The gas was sought by RNRL to fire its proposed 7,800 MW power plant in Dadri, Uttar Pradesh. However, the Government in September 2007 approved a price of USD 4.20 per mmBtu and prioritised existing fertilizer and power plants.
Future plants like the proposed Dadri power plant of Anil Ambani group near Delhi was to be considered for allocation when the plant comes up. Prasad said RIL would renegotiate the GSMA in line with the government policy.
"The price will have to be $4.20 per mmBtu and the tenure shorter." Dhirubhai-1 and Dhirubhai-3 field in KG-D6 block, which have been in production since April last year, have been approved to produce for 9 years and supplies to customers including RNRL or its affiliate would have to be in line with the approved plan.

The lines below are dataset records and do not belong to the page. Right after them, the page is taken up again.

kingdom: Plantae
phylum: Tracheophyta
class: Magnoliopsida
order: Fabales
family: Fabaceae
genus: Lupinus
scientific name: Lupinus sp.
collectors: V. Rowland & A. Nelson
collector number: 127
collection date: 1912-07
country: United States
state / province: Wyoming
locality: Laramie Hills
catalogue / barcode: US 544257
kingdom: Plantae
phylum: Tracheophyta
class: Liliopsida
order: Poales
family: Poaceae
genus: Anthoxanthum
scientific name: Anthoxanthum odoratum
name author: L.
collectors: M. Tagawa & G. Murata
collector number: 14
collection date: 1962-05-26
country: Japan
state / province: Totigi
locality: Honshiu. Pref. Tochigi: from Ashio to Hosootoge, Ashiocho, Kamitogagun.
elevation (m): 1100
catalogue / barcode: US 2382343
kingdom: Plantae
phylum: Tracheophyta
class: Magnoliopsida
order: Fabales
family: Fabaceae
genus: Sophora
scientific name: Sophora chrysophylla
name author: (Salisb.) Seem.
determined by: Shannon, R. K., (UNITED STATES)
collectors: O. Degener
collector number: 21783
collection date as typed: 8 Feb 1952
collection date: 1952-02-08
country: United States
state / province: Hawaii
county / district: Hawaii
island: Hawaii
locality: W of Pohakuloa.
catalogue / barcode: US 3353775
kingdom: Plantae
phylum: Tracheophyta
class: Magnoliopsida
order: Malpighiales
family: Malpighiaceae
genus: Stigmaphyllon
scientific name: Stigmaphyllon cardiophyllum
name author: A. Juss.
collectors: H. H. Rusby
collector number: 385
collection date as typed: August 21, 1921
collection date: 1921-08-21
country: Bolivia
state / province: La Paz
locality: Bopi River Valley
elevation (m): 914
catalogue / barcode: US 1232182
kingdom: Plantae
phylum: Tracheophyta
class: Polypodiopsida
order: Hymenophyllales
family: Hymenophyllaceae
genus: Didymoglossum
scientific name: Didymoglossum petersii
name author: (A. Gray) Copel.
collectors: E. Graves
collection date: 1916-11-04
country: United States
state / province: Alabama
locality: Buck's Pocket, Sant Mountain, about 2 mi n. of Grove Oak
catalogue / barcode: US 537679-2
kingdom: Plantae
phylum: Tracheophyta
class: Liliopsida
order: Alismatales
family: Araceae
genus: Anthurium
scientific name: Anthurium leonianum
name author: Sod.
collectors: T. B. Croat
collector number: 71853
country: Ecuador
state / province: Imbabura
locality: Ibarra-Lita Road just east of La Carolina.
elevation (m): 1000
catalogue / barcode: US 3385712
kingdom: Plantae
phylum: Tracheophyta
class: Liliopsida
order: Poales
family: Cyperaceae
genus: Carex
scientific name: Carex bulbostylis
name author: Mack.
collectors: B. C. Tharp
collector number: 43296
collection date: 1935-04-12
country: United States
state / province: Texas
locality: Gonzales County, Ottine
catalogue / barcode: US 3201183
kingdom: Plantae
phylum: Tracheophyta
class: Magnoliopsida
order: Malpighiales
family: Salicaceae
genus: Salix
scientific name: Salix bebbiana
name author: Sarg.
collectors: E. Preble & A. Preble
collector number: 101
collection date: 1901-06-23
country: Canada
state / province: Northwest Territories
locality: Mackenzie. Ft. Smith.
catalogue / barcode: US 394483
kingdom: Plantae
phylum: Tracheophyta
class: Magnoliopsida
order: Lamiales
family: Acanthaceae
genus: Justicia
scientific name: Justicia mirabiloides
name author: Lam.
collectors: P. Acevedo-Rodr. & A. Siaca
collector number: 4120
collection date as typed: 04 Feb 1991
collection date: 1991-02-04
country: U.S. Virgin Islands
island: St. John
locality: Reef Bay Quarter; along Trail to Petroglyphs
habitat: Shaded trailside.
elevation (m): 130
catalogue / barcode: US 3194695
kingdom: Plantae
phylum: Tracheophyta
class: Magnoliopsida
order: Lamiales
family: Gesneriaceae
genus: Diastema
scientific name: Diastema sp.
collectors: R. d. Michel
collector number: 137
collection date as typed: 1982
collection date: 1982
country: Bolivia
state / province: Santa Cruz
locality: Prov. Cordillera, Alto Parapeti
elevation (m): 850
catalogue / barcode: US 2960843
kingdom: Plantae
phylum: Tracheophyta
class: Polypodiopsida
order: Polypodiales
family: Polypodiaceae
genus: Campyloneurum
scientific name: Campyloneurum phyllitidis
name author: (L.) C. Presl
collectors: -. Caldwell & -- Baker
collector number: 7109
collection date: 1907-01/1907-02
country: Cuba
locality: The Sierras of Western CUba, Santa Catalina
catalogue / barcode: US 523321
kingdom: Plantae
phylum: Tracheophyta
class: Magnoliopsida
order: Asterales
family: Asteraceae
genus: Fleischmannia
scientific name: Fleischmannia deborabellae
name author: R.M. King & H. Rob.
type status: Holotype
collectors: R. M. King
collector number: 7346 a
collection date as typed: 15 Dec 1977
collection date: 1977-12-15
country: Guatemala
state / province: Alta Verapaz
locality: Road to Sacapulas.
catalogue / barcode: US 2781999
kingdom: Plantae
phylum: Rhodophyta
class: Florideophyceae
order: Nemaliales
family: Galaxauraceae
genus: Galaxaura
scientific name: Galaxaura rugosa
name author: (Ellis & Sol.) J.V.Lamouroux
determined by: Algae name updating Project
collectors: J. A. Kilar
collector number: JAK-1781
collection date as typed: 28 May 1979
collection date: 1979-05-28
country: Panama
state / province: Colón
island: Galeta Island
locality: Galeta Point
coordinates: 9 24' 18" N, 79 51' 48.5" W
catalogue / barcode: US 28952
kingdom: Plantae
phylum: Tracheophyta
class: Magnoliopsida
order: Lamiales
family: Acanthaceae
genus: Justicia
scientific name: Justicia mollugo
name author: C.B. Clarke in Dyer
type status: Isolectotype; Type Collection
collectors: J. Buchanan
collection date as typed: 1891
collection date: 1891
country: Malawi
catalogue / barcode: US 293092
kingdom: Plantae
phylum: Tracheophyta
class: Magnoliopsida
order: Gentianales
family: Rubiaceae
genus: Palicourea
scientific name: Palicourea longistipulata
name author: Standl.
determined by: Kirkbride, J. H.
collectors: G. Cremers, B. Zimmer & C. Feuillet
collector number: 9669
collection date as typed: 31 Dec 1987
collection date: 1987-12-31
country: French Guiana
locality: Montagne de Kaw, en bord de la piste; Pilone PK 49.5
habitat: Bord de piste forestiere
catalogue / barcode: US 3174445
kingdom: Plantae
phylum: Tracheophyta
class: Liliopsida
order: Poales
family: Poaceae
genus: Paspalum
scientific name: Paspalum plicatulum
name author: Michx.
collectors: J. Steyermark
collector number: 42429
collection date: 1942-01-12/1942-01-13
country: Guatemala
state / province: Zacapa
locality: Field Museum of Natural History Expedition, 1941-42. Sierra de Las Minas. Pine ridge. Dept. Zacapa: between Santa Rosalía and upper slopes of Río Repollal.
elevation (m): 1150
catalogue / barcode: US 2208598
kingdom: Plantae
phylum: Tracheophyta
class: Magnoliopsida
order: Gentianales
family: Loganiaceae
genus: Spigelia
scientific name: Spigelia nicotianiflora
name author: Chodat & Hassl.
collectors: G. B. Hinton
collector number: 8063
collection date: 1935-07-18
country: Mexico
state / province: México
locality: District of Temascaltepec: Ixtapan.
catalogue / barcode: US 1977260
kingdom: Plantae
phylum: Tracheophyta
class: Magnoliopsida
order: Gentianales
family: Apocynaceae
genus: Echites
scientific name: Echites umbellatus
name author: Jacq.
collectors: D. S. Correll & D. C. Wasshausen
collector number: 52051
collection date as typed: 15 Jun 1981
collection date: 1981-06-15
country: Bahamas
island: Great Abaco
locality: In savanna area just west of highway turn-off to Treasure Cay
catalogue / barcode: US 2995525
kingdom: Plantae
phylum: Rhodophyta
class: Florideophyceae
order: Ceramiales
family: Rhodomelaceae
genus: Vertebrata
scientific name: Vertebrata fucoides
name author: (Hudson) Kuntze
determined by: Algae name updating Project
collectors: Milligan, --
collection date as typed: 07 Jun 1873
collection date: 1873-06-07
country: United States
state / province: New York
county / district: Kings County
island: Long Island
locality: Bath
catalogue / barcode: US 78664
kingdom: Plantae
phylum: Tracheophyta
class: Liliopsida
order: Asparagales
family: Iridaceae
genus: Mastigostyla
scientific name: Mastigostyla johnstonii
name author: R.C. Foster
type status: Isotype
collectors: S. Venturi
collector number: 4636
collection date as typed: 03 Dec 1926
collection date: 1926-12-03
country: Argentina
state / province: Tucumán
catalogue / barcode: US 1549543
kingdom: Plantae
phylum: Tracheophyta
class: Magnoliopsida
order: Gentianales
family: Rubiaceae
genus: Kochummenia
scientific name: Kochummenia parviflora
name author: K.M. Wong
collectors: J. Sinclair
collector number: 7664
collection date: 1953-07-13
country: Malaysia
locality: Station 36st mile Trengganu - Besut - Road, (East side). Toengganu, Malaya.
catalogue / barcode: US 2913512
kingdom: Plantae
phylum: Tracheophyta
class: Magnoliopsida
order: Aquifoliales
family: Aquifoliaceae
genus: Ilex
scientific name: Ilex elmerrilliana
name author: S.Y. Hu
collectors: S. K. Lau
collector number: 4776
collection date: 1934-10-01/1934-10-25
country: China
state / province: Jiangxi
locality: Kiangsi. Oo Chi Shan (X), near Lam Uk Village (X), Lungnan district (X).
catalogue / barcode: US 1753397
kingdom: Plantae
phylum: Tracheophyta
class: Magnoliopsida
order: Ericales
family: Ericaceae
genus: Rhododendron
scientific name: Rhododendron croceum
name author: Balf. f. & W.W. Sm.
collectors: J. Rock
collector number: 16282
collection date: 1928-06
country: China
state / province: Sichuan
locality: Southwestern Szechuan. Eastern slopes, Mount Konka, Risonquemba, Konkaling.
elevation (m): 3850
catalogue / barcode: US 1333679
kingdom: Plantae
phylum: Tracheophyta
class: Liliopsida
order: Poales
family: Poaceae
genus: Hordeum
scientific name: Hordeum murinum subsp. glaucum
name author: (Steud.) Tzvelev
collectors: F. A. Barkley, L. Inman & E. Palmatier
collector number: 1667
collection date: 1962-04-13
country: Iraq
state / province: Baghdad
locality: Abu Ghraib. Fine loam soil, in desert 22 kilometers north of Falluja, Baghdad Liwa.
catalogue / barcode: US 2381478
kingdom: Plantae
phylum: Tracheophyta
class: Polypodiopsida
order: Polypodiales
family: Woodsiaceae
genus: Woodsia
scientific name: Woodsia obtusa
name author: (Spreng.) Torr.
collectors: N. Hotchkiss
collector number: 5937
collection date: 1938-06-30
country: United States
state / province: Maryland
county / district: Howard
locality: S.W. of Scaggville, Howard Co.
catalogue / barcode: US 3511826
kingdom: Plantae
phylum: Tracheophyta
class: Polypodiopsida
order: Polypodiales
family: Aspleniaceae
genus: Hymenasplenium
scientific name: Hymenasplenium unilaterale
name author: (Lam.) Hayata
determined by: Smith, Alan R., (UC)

The Dadri plant may not come before three years and practically supplies cannot be for more than five years. Prasad said the Supreme Court has upheld the company's position that government has a right to approve the price of gas and fix its customers.
"It is a total vindication of what RIL has been saying all along that this gas sector is regulated by the government and we have to work within the ambit of the government policies," he said.
"Gas utilisation policy and prioritisation of customers is beyond doubt and that has been upheld by the supreme court and we have to work within the ambit of this policy." He said the court has also said that Ambani family MoU was not legally binding on RIL. The court has further said that we should renegotiate the agreement with the EGoM decision and production sharing contract, the government policy and that is what we are going to do," Prasad said, adding that the apex court had given six weeks to initiate the process and report to company court after eight weeks.
"So that is what we have to do," he said. Prasad said RIL has been saying that a contractor discovers market price and the government holds the right to reject it or approve it with changes.
"That right (of government) we never contested," he said. On the marketing freedom to operators, the Supreme Court said it is not absolute, he said.
"We have to be within the utilisation policy for the larger good of the nation." RIL is currently producing 62-63 million standard cubic meters per day from KG-D6.